* BEGIN Records provided *
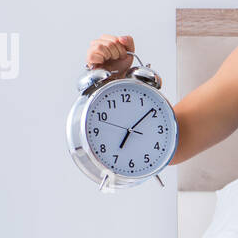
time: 7:08
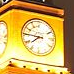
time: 7:45
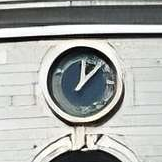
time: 12:07
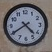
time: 4:39
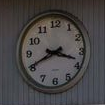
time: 3:40
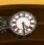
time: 4:28
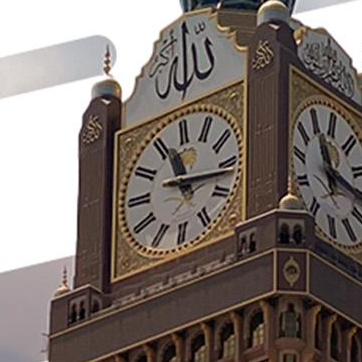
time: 11:16
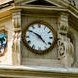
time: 4:50
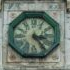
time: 3:23
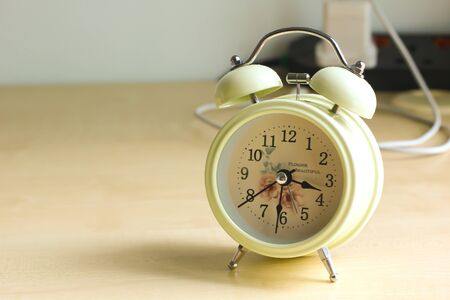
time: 3:39
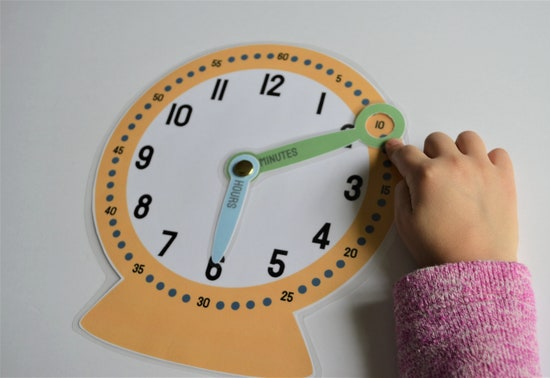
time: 6:10
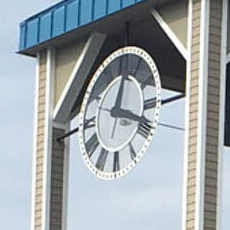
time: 12:18
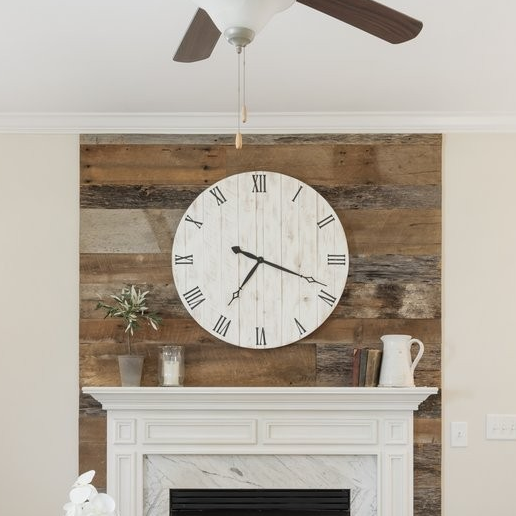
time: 7:18
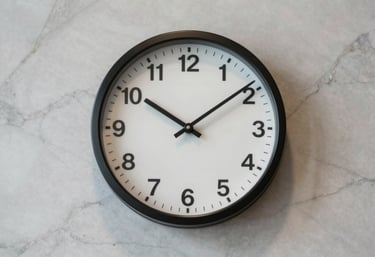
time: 10:09
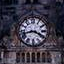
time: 3:42
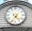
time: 4:34
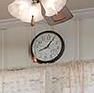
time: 8:05
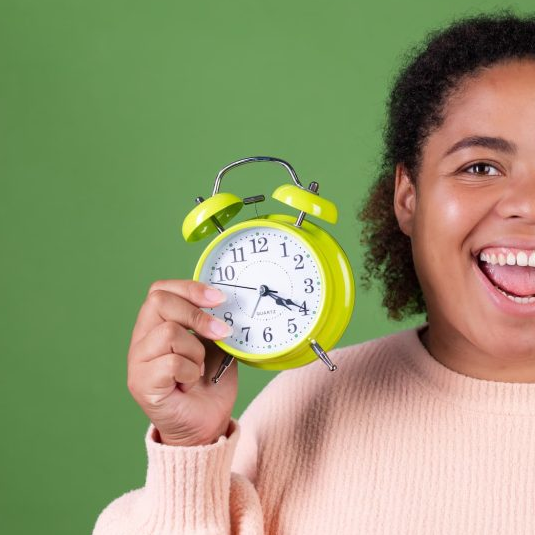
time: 4:20
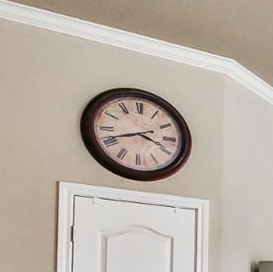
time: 3:41
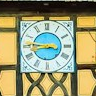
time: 8:46
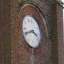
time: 3:41
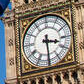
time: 3:29
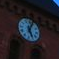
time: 5:03
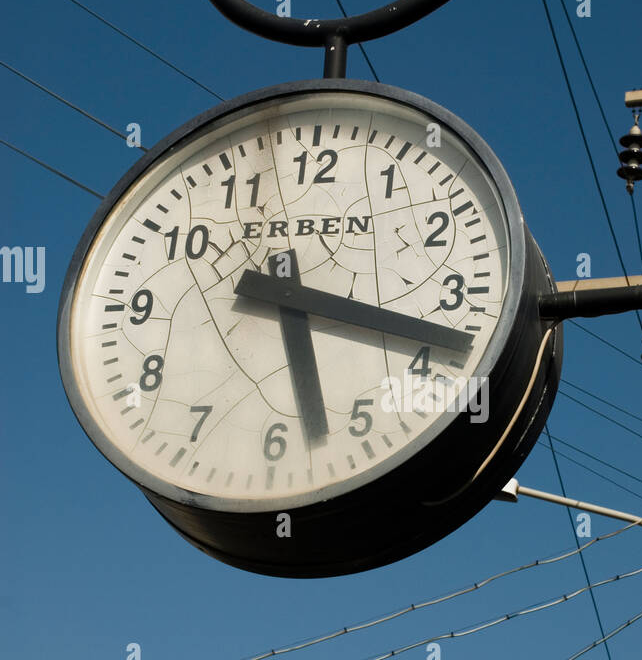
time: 5:17
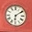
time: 6:08
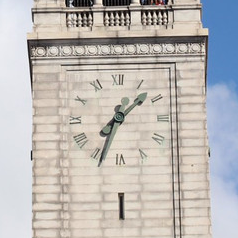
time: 1:33
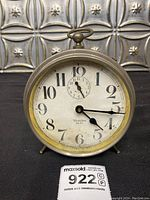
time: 4:15
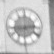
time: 2:43
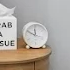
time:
* END Records provided *
Task objective
Copy the listing above with "time" changed to "reading" and everything else left unchanged. Leave out the picture lines.

Full answer
reading: 7:08
reading: 7:45
reading: 12:07
reading: 4:39
reading: 3:40
reading: 4:28
reading: 11:16
reading: 4:50
reading: 3:23
reading: 3:39
reading: 6:10
reading: 12:18
reading: 7:18
reading: 10:09
reading: 3:42
reading: 4:34
reading: 8:05
reading: 4:20
reading: 3:41
reading: 8:46
reading: 3:41
reading: 3:29
reading: 5:03
reading: 5:17
reading: 6:08
reading: 1:33
reading: 4:15
reading: 2:43
reading:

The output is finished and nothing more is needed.